You have raised some interesting recommendations on improving the quality and quantity (of successful) innovation on Lego’s open innovation platform. However, I think another avenue for Lego to pursue is innovate with the teams and collaborators. Successful innovation is often a mix of different ideas developed by different people at different stages. Perhaps some of the most successful developers (who have the most skill and knowledge of how to create a product) are not the best idea generators. Why not promote collaboration between developers and idea generators? Lego’s current model up-votes ideas and then rewards the author if they are successful. How about creating an environment that is more collaborative and allows people to come onboard at different times?
Dear Tom Challenger,
Thank you for your informative article on distributed electric grids and how machine learning is benefitting Enel
I would like to address the final sections of your article: the changing utility business model and building on progress. You did not mention the role which Enel plays in electricity markets – is it an electricity wholesaler, retailer, transmitter, equipment manufacturer, trader or grid controller? Each of these roles has a different application for machine learning, and its ability to use and collect big data. For example, grid controllers (managing and controlling the market for trading electricity, for the benefit of consumers) are in a position to collect data on production, consumption and the impact of price on the market, and make decisions that benefit consumers.
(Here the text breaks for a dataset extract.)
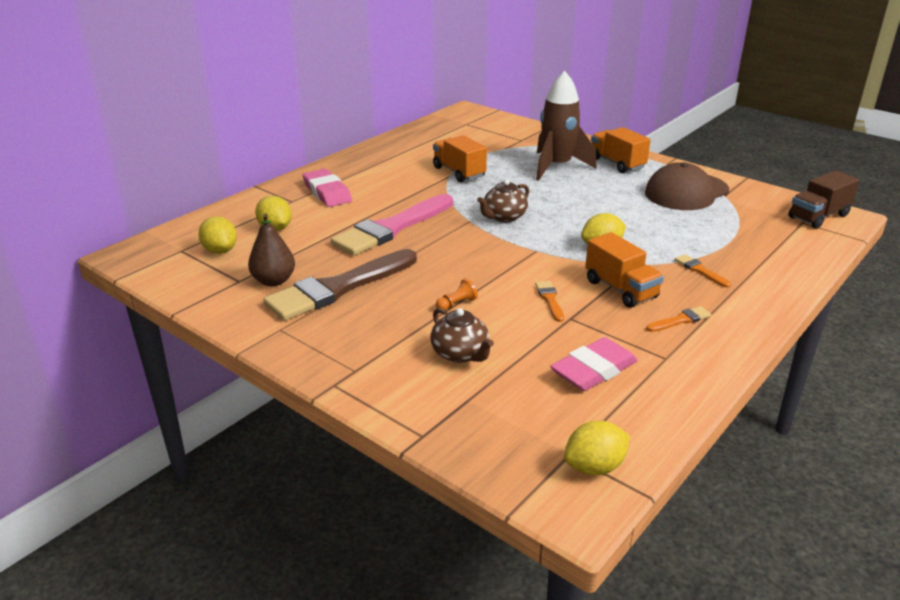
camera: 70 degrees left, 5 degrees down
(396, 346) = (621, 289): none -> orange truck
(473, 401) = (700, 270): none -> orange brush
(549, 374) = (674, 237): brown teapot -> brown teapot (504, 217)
However, certain agents could apply machine learning to game electricity markets for their benefit. To be able to transmit noticeable amounts of power between small distributed grids require upgraded infrastructure, that is mostly not in place currently. This gives distributors and producers incentives to manipulate their equipment (for example: deciding when to carry out maintenance) and influence the local electricity market. Machine learning will make this easier and smarter. Instead of democratising energy, we could be giving corporations the power to increase our electricity prices when we most need it. How will regulators and respond to this threat?
Thank you for the informative article on NASA’s open innovation process – very interesting!
You mentioned that open innovation allows NASA to do 3 things: “learn about new technologies, crowdsource novel ideas, and tap into high skilled individuals”. Yet the example that you provided used “astronomers and space enthusiasts” to look at 100,000 images. Are astronomers and space enthusiasts really high skilled? I disagree that it is achieving any of the 3 aims stated earlier. Instead, it is outsourcing cheap repetitive work that saves some money, but isn’t creating a step change for NASA.
I think that open innovation can achieve these 3 aims by focusing on two areas of innovation: incremental and revolutionary change. Small scale issues – for example optimising a pump’s performance, designing a light weight gyroscope, overcoming a heating issues – requires innovative thinking from highly skilled people. (Speaking from experience of these tricky issues) often the more of them who see it, the better ideas you get. NASA’s budget limits the number of specialists it can employ. But why not create a network of technical specialists across the US (or, security permitting, other countries) who can view some of these issues, suggest ideas, and the winners get a small prize (it could be non-monetary)? My previous company did this to great effect.
For larger scale innovation – for example designing a new spacecraft architecture – requires thinking from multi-disciplinary groups. How can NASA best do this? Perhaps allowing teams to compete against each other, not just from schools/universities? Or maybe combining specialists from across the US in teams competing against each other?